How to complete this task: Identify every line in the records below that contains the string "field", and copy each such line in full. Matching is case-sensitive.

Given data:
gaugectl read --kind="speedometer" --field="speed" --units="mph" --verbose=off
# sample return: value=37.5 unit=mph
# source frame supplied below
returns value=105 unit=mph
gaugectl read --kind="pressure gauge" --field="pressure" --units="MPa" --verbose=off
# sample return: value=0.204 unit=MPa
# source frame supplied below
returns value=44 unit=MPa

* * *

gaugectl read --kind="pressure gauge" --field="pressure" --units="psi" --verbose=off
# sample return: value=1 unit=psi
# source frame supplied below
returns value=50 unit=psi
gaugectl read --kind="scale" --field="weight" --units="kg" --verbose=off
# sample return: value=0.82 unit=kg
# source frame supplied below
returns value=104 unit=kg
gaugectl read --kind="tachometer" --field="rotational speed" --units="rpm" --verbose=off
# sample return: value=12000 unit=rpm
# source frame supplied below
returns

Result:
gaugectl read --kind="speedometer" --field="speed" --units="mph" --verbose=off
gaugectl read --kind="pressure gauge" --field="pressure" --units="MPa" --verbose=off
gaugectl read --kind="pressure gauge" --field="pressure" --units="psi" --verbose=off
gaugectl read --kind="scale" --field="weight" --units="kg" --verbose=off
gaugectl read --kind="tachometer" --field="rotational speed" --units="rpm" --verbose=off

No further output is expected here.